Transcribed page contents:

◇ ◇ ◇ ◇ ◇ ◇ ◇

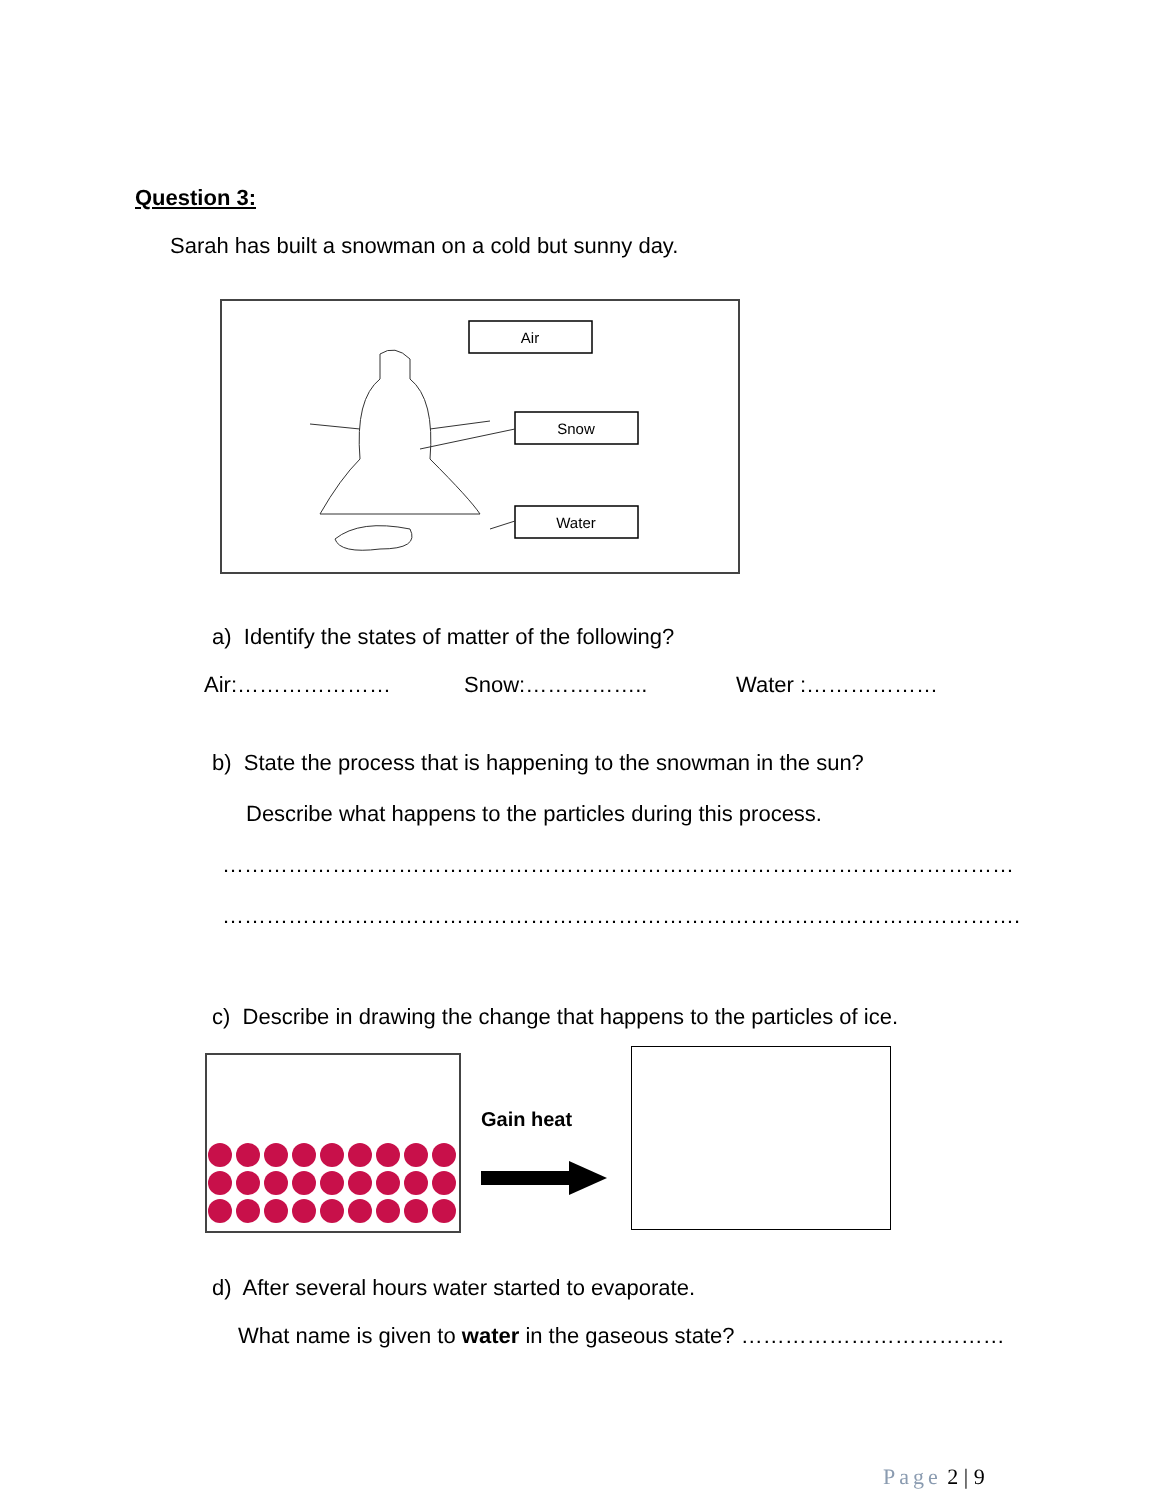Question 3:
Sarah has built a snowman on a cold but sunny day.
Air
Snow
Water
a) Identify the states of matter of the following?
Air:………………… Snow:…………….. Water :………………
b) State the process that is happening to the snowman in the sun?
Describe what happens to the particles during this process.
………………………………………………………………………………………………
……………………………………………………………………………………………….
c) Describe in drawing the change that happens to the particles of ice.
Gain heat
d) After several hours water started to evaporate.
What name is given to water in the gaseous state? ………………………………
Page 2 | 9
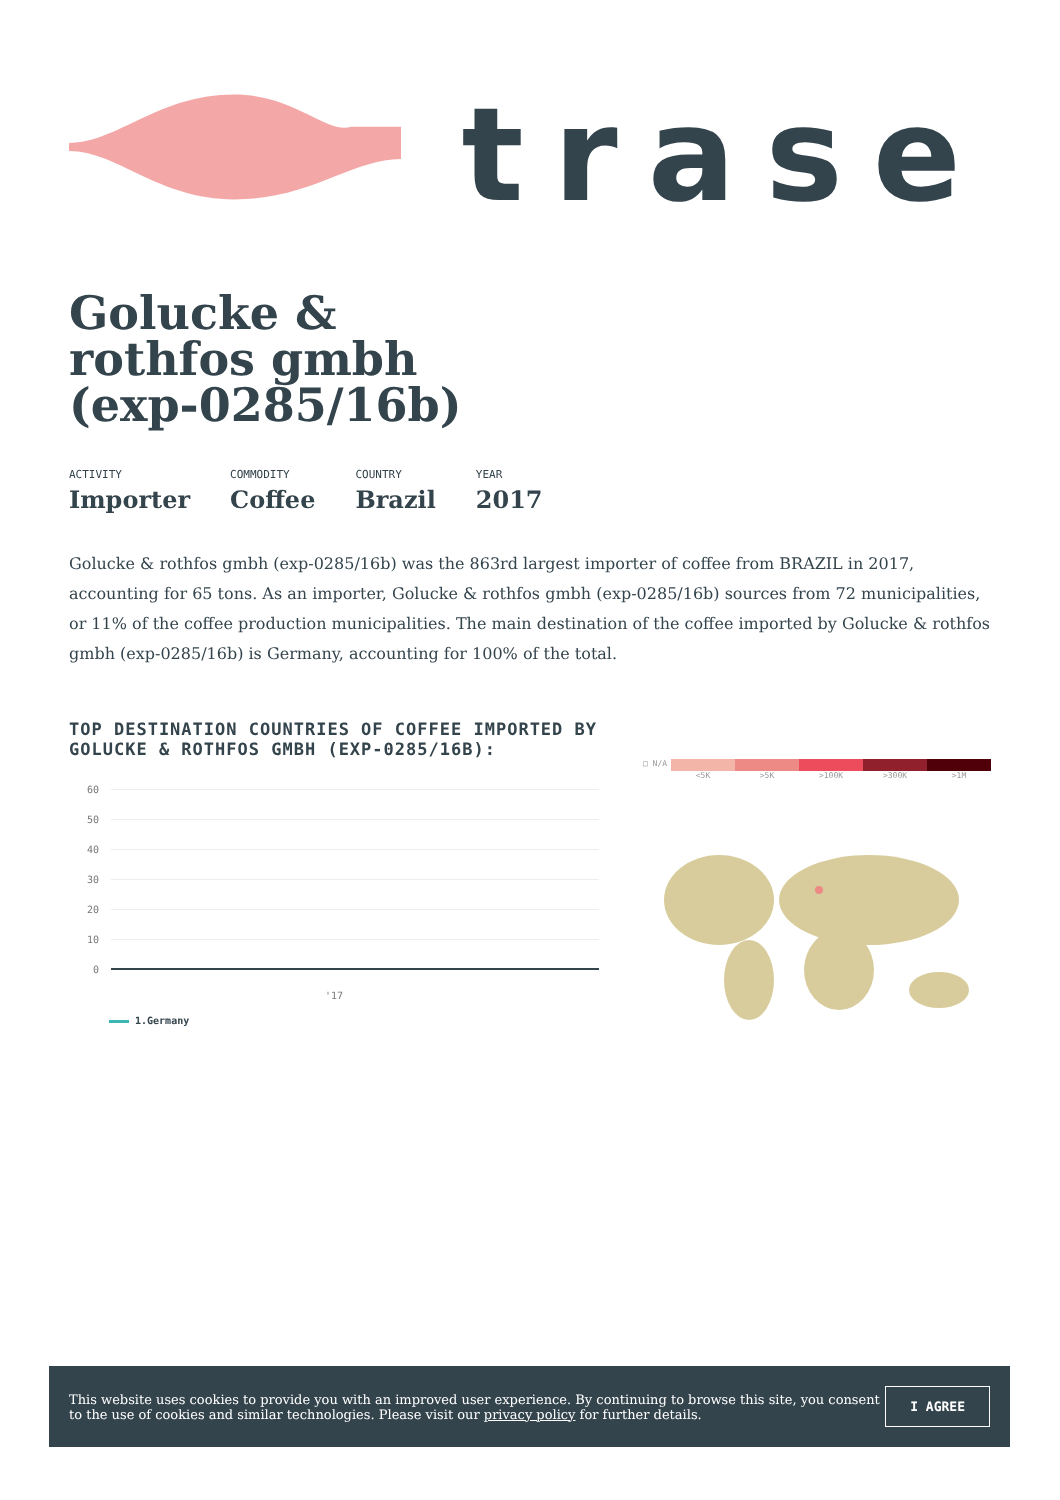trase
Golucke & rothfos gmbh (exp-0285/16b)
ACTIVITY
Importer
COMMODITY
Coffee
COUNTRY
Brazil
YEAR
2017
Golucke & rothfos gmbh (exp-0285/16b) was the 863rd largest importer of coffee from BRAZIL in 2017, accounting for 65 tons. As an importer, Golucke & rothfos gmbh (exp-0285/16b) sources from 72 municipalities, or 11% of the coffee production municipalities. The main destination of the coffee imported by Golucke & rothfos gmbh (exp-0285/16b) is Germany, accounting for 100% of the total.
TOP DESTINATION COUNTRIES OF COFFEE IMPORTED BY GOLUCKE & ROTHFOS GMBH (EXP-0285/16B):
60
50
40
30
20
10
0
'17
1.Germany
□ N/A <5K >5K >100K >300K >1M
This website uses cookies to provide you with an improved user experience. By continuing to browse this site, you consent to the use of cookies and similar technologies. Please visit our privacy policy for further details.
I AGREE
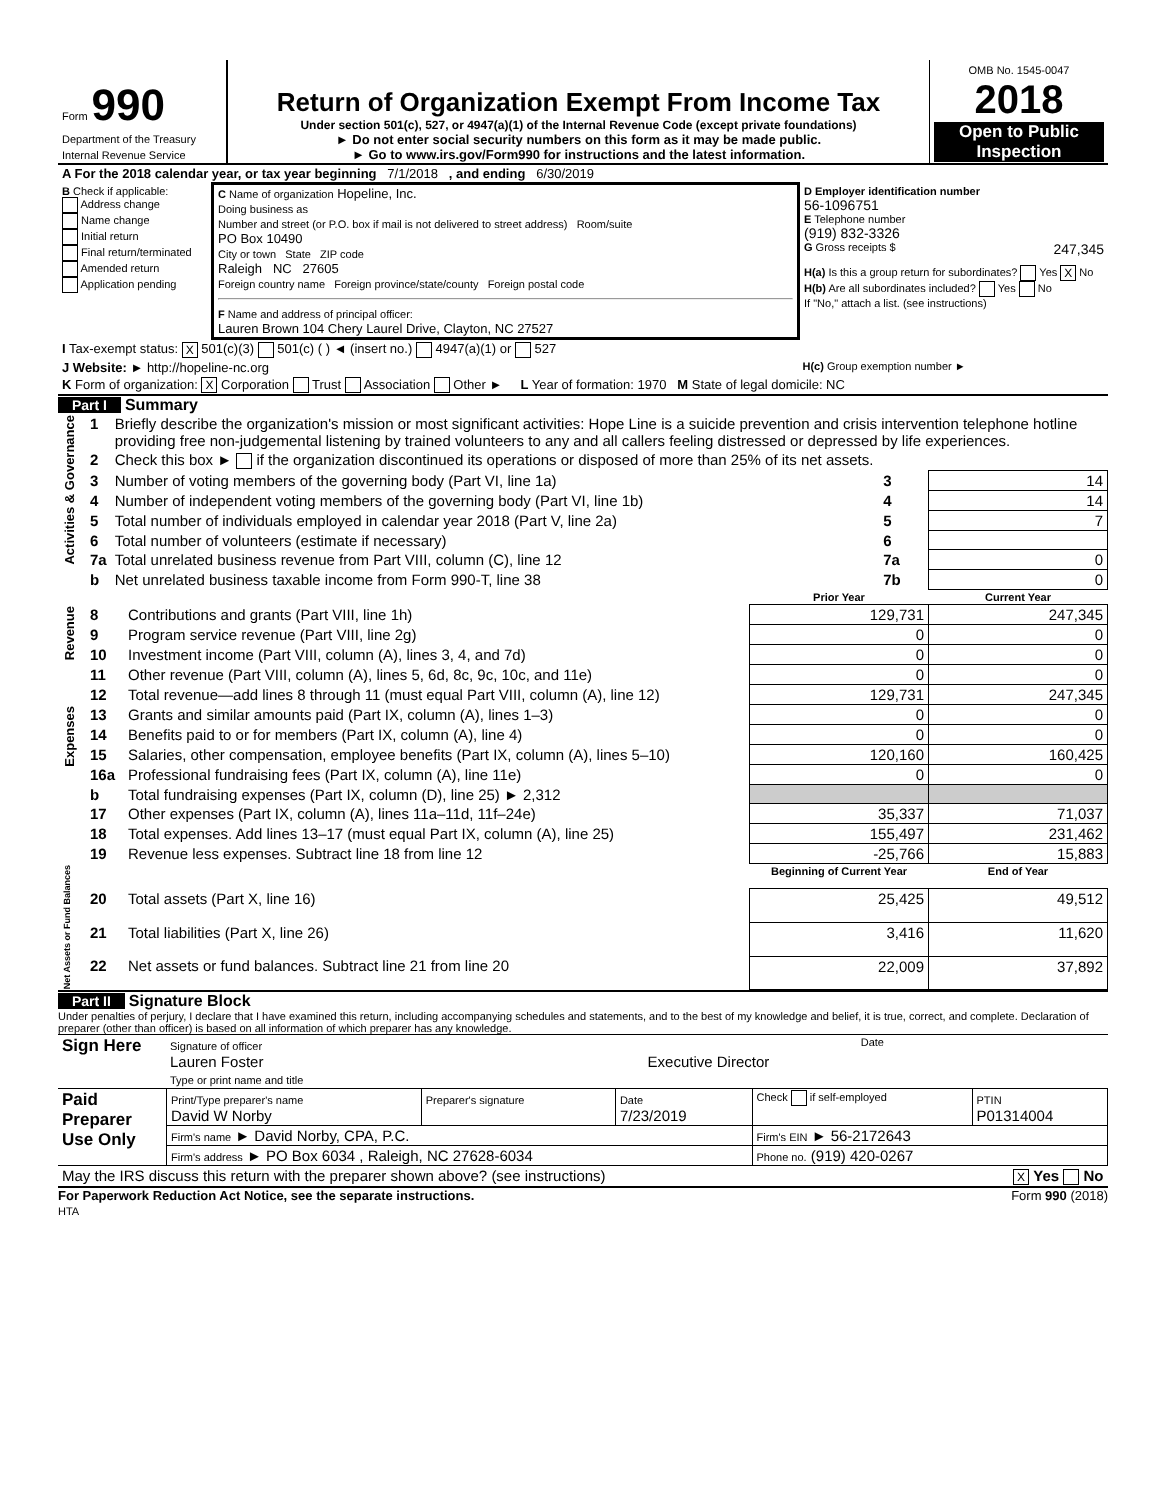| Form 990 Department of the Treasury Internal Revenue Service | Return of Organization Exempt From Income Tax Under section 501(c), 527, or 4947(a)(1) of the Internal Revenue Code (except private foundations) ► Do not enter social security numbers on this form as it may be made public. ► Go to www.irs.gov/Form990 for instructions and the latest information. | OMB No. 1545-0047 2018 Open to Public Inspection |
| A For the 2018 calendar year, or tax year beginning 7/1/2018 , and ending 6/30/2019 | | |
| B Check if applicable: Address change Name change Initial return Final return/terminated Amended return Application pending | C Name of organization Hopeline, Inc. Doing business as Number and street (or P.O. box if mail is not delivered to street address) Room/suite PO Box 10490 City or town State ZIP code Raleigh NC 27605 Foreign country name Foreign province/state/county Foreign postal code F Name and address of principal officer: Lauren Brown 104 Chery Laurel Drive, Clayton, NC 27527 | D Employer identification number 56-1096751 E Telephone number (919) 832-3326 G Gross receipts $ 247,345 H(a) Is this a group return for subordinates? Yes X No H(b) Are all subordinates included? Yes No If "No," attach a list. (see instructions) |
| I Tax-exempt status: X 501(c)(3) 501(c) ( ) ◄ (insert no.) 4947(a)(1) or 527 | | |
| J Website: ► http://hopeline-nc.org | | H(c) Group exemption number ► |
| K Form of organization: X Corporation Trust Association Other ► L Year of formation: 1970 M State of legal domicile: NC | | |
Part I Summary
| Activities & Governance | 1 | Briefly describe the organization's mission or most significant activities: Hope Line is a suicide prevention and crisis intervention telephone hotline providing free non-judgemental listening by trained volunteers to any and all callers feeling distressed or depressed by life experiences. | | |
| | 2 | Check this box ► if the organization discontinued its operations or disposed of more than 25% of its net assets. | | |
| | 3 | Number of voting members of the governing body (Part VI, line 1a) | 3 | 14 |
| | 4 | Number of independent voting members of the governing body (Part VI, line 1b) | 4 | 14 |
| | 5 | Total number of individuals employed in calendar year 2018 (Part V, line 2a) | 5 | 7 |
| | 6 | Total number of volunteers (estimate if necessary) | 6 | |
| | 7a | Total unrelated business revenue from Part VIII, column (C), line 12 | 7a | 0 |
| | b | Net unrelated business taxable income from Form 990-T, line 38 | 7b | 0 |
| | | | Prior Year | Current Year |
| Revenue | 8 | Contributions and grants (Part VIII, line 1h) | 129,731 | 247,345 |
| | 9 | Program service revenue (Part VIII, line 2g) | 0 | 0 |
| | 10 | Investment income (Part VIII, column (A), lines 3, 4, and 7d) | 0 | 0 |
| | 11 | Other revenue (Part VIII, column (A), lines 5, 6d, 8c, 9c, 10c, and 11e) | 0 | 0 |
| | 12 | Total revenue—add lines 8 through 11 (must equal Part VIII, column (A), line 12) | 129,731 | 247,345 |
| Expenses | 13 | Grants and similar amounts paid (Part IX, column (A), lines 1–3) | 0 | 0 |
| | 14 | Benefits paid to or for members (Part IX, column (A), line 4) | 0 | 0 |
| | 15 | Salaries, other compensation, employee benefits (Part IX, column (A), lines 5–10) | 120,160 | 160,425 |
| | 16a | Professional fundraising fees (Part IX, column (A), line 11e) | 0 | 0 |
| | b | Total fundraising expenses (Part IX, column (D), line 25) ► 2,312 | | |
| | 17 | Other expenses (Part IX, column (A), lines 11a–11d, 11f–24e) | 35,337 | 71,037 |
| | 18 | Total expenses. Add lines 13–17 (must equal Part IX, column (A), line 25) | 155,497 | 231,462 |
| | 19 | Revenue less expenses. Subtract line 18 from line 12 | -25,766 | 15,883 |
| Net Assets or Fund Balances | | | Beginning of Current Year | End of Year |
| | 20 | Total assets (Part X, line 16) | 25,425 | 49,512 |
| | 21 | Total liabilities (Part X, line 26) | 3,416 | 11,620 |
| | 22 | Net assets or fund balances. Subtract line 21 from line 20 | 22,009 | 37,892 |
Part II Signature Block
Under penalties of perjury, I declare that I have examined this return, including accompanying schedules and statements, and to the best of my knowledge and belief, it is true, correct, and complete. Declaration of preparer (other than officer) is based on all information of which preparer has any knowledge.
| Sign Here | Signature of officer Date Lauren Foster Executive Director Type or print name and title |
| Paid Preparer Use Only | Print/Type preparer's name David W Norby | Preparer's signature | Date 7/23/2019 | Check if self-employed | PTIN P01314004 |
| | Firm's name ► David Norby, CPA, P.C. | | | Firm's EIN ► 56-2172643 | |
| | Firm's address ► PO Box 6034 , Raleigh, NC 27628-6034 | | | Phone no. (919) 420-0267 | |
| May the IRS discuss this return with the preparer shown above? (see instructions) X Yes No | | | | | |
For Paperwork Reduction Act Notice, see the separate instructions. Form 990 (2018)
HTA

◇ ◇ ◇ ◇ ◇ ◇ ◇

_What you need to do_
Each entry above is to be given again exactly, and any image in it is to be dropped.

_Your solution_
Question 3:
Sarah has built a snowman on a cold but sunny day.
Air
Snow
Water
a) Identify the states of matter of the following?
Air:………………… Snow:…………….. Water :………………
b) State the process that is happening to the snowman in the sun?
Describe what happens to the particles during this process.
………………………………………………………………………………………………
……………………………………………………………………………………………….
c) Describe in drawing the change that happens to the particles of ice.
Gain heat
d) After several hours water started to evaporate.
What name is given to water in the gaseous state? ………………………………
Page 2 | 9
trase
Golucke & rothfos gmbh (exp-0285/16b)
ACTIVITY
Importer
COMMODITY
Coffee
COUNTRY
Brazil
YEAR
2017
Golucke & rothfos gmbh (exp-0285/16b) was the 863rd largest importer of coffee from BRAZIL in 2017, accounting for 65 tons. As an importer, Golucke & rothfos gmbh (exp-0285/16b) sources from 72 municipalities, or 11% of the coffee production municipalities. The main destination of the coffee imported by Golucke & rothfos gmbh (exp-0285/16b) is Germany, accounting for 100% of the total.
TOP DESTINATION COUNTRIES OF COFFEE IMPORTED BY GOLUCKE & ROTHFOS GMBH (EXP-0285/16B):
60
50
40
30
20
10
0
'17
1.Germany
□ N/A <5K >5K >100K >300K >1M
This website uses cookies to provide you with an improved user experience. By continuing to browse this site, you consent to the use of cookies and similar technologies. Please visit our privacy policy for further details.
I AGREE
| Form 990 Department of the Treasury Internal Revenue Service | Return of Organization Exempt From Income Tax Under section 501(c), 527, or 4947(a)(1) of the Internal Revenue Code (except private foundations) ► Do not enter social security numbers on this form as it may be made public. ► Go to www.irs.gov/Form990 for instructions and the latest information. | OMB No. 1545-0047 2018 Open to Public Inspection |
| A For the 2018 calendar year, or tax year beginning 7/1/2018 , and ending 6/30/2019 | | |
| B Check if applicable: Address change Name change Initial return Final return/terminated Amended return Application pending | C Name of organization Hopeline, Inc. Doing business as Number and street (or P.O. box if mail is not delivered to street address) Room/suite PO Box 10490 City or town State ZIP code Raleigh NC 27605 Foreign country name Foreign province/state/county Foreign postal code F Name and address of principal officer: Lauren Brown 104 Chery Laurel Drive, Clayton, NC 27527 | D Employer identification number 56-1096751 E Telephone number (919) 832-3326 G Gross receipts $ 247,345 H(a) Is this a group return for subordinates? Yes X No H(b) Are all subordinates included? Yes No If "No," attach a list. (see instructions) |
| I Tax-exempt status: X 501(c)(3) 501(c) ( ) ◄ (insert no.) 4947(a)(1) or 527 | | |
| J Website: ► http://hopeline-nc.org | | H(c) Group exemption number ► |
| K Form of organization: X Corporation Trust Association Other ► L Year of formation: 1970 M State of legal domicile: NC | | |
Part I Summary
| Activities & Governance | 1 | Briefly describe the organization's mission or most significant activities: Hope Line is a suicide prevention and crisis intervention telephone hotline providing free non-judgemental listening by trained volunteers to any and all callers feeling distressed or depressed by life experiences. | | |
| | 2 | Check this box ► if the organization discontinued its operations or disposed of more than 25% of its net assets. | | |
| | 3 | Number of voting members of the governing body (Part VI, line 1a) | 3 | 14 |
| | 4 | Number of independent voting members of the governing body (Part VI, line 1b) | 4 | 14 |
| | 5 | Total number of individuals employed in calendar year 2018 (Part V, line 2a) | 5 | 7 |
| | 6 | Total number of volunteers (estimate if necessary) | 6 | |
| | 7a | Total unrelated business revenue from Part VIII, column (C), line 12 | 7a | 0 |
| | b | Net unrelated business taxable income from Form 990-T, line 38 | 7b | 0 |
| | | | Prior Year | Current Year |
| Revenue | 8 | Contributions and grants (Part VIII, line 1h) | 129,731 | 247,345 |
| | 9 | Program service revenue (Part VIII, line 2g) | 0 | 0 |
| | 10 | Investment income (Part VIII, column (A), lines 3, 4, and 7d) | 0 | 0 |
| | 11 | Other revenue (Part VIII, column (A), lines 5, 6d, 8c, 9c, 10c, and 11e) | 0 | 0 |
| | 12 | Total revenue—add lines 8 through 11 (must equal Part VIII, column (A), line 12) | 129,731 | 247,345 |
| Expenses | 13 | Grants and similar amounts paid (Part IX, column (A), lines 1–3) | 0 | 0 |
| | 14 | Benefits paid to or for members (Part IX, column (A), line 4) | 0 | 0 |
| | 15 | Salaries, other compensation, employee benefits (Part IX, column (A), lines 5–10) | 120,160 | 160,425 |
| | 16a | Professional fundraising fees (Part IX, column (A), line 11e) | 0 | 0 |
| | b | Total fundraising expenses (Part IX, column (D), line 25) ► 2,312 | | |
| | 17 | Other expenses (Part IX, column (A), lines 11a–11d, 11f–24e) | 35,337 | 71,037 |
| | 18 | Total expenses. Add lines 13–17 (must equal Part IX, column (A), line 25) | 155,497 | 231,462 |
| | 19 | Revenue less expenses. Subtract line 18 from line 12 | -25,766 | 15,883 |
| Net Assets or Fund Balances | | | Beginning of Current Year | End of Year |
| | 20 | Total assets (Part X, line 16) | 25,425 | 49,512 |
| | 21 | Total liabilities (Part X, line 26) | 3,416 | 11,620 |
| | 22 | Net assets or fund balances. Subtract line 21 from line 20 | 22,009 | 37,892 |
Part II Signature Block
Under penalties of perjury, I declare that I have examined this return, including accompanying schedules and statements, and to the best of my knowledge and belief, it is true, correct, and complete. Declaration of preparer (other than officer) is based on all information of which preparer has any knowledge.
| Sign Here | Signature of officer Date Lauren Foster Executive Director Type or print name and title |
| Paid Preparer Use Only | Print/Type preparer's name David W Norby | Preparer's signature | Date 7/23/2019 | Check if self-employed | PTIN P01314004 |
| | Firm's name ► David Norby, CPA, P.C. | | | Firm's EIN ► 56-2172643 | |
| | Firm's address ► PO Box 6034 , Raleigh, NC 27628-6034 | | | Phone no. (919) 420-0267 | |
| May the IRS discuss this return with the preparer shown above? (see instructions) X Yes No | | | | | |
For Paperwork Reduction Act Notice, see the separate instructions. Form 990 (2018)
HTA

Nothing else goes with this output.